Robyn Selby Smith

Personal information
- Born: 26 November 1980 (age 45)
- Years active: 2002–2012

Sport
- Sport: Rowing
- Club: Mercantile Rowing Club

Achievements and titles
- Olympic finals: London 2012 W8+

Medal record
Women's rowing
Representing Australia
World Rowing Championships
| Gold medal – first place | 2005 Gifu | W4- |
| Gold medal – first place | 2005 Gifu | W8+ |
| Gold medal – first place | 2006 Eton | W4- |
| Bronze medal – third place | 2006 Eton | W8+ |

= Robyn Selby Smith =

Australian rower

Robyn Selby Smith (born 26 November 1980 in Melbourne) is an Australian former rower. She is a national champion, a three-time world champion and an Olympian whose international success came in sweep-oared heavyweight crews.

==Club and state rowing==
Selby Smith's senior rowing was from the Mercantile Rowing Club in Melbourne.

She was selected in representative Victorian state eights to compete for the Queen's Cup in the Interstate Regatta at the Australian Rowing Championships on ten occasions between 2002 and 2012. Those Victorian eights were victorious on seven of those occasions.

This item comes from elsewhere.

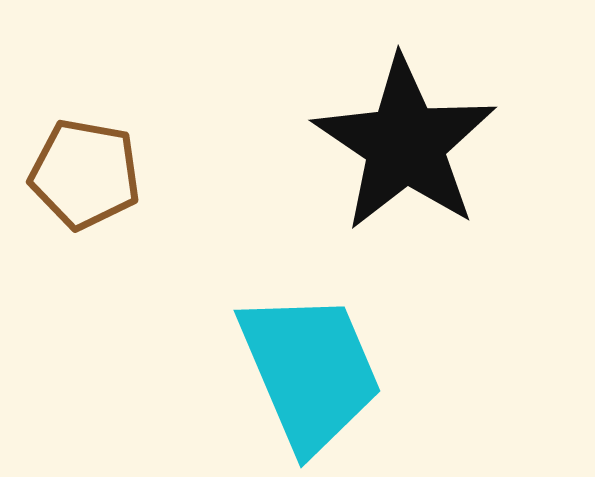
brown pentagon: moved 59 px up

In 2005 and 2006 she was also Victoria's senior sculling representative contesting the Nell Slatter Trophy at those same Australian championships.

In 2011 she won she Australian national quad scull title in an Australian selection composite crew.

==International representative rowing==
Selby Smith made her first international representative appearance as stroke of Australia's women's coxless four at the 2004 World Rowing Championships in Banyoles, Spain. That crew finished eighth.

2005 was Selby Smith's year. She rowed in the Australian coxless pair and the eight to success at both Rowing World Cups that year in Europe and then was selected in both the eight and the coxless four for the 2005 World Rowing Championships in Gifu, Japan. Both crews were victorious and Robyn Selby Smith finished 2005 as a dual World Champion.

Robyn continued to perform at the highest level in 2006 and was again in the Australian eight and the pair who performed at that year's two Rowing World Cups at Munich and at Poznan. She held her seat in the bow of both the eight and the four for the 2006 World Rowing Championships at Eton Dorney. The eight took the bronze and in the four with Jo Lutz, Amber Bradley and Kate Hornsey, Selby Smith won the gold and won her third World Championship.

In the lead up to the 2007 World Rowing Championships Selby Smith again rowed at both Rowing World Cups in Europe. She was in the pair who finished sixth at Linz Ottensheim and then was in the four and the eight for the second World Cup in Amsterdam. The four won their final. For the World Championships in Munich the selectors had a wealth of women's talent from which to choose given the high and even standard. Selby Smith was selected only in the Australian Women's eight and they finished fourth.

In 2008 Selby Smith was in Olympic contention. She rowed in the Australian eight who took gold at the 1st Rowing World Cup in Munich and then in a pair who placed tenth at the 2nd World Cup in Lucerne. But ultimately she was beaten out to the bow seat of the eight by her Victorian team-mate Pauline Frasca. She took a break from rowing after missing Beijing selection but was back rowing at the highest Australian national level by 2010.

Leading into 2012, she played a vital role in the battle to enable a women's eight to represent Australia for the first time since Beijing. She rowed in the eight at two Rowing World Cup events in Europe that year and in the final successful FISA qualification regatta. She was seated at three in the eight's Olympic campaign at 2012 London – the crew were disappointed with their 6th-place finish. It was Selby Smith last international outing in a stellar representative career.

==Post competitive rowing==
Selby Smith has been club captain of the Mercantile Rowing Club since 2012. She was an Australian national rowing junior selector in 2013 to 2014. She is a solicitor in Melbourne.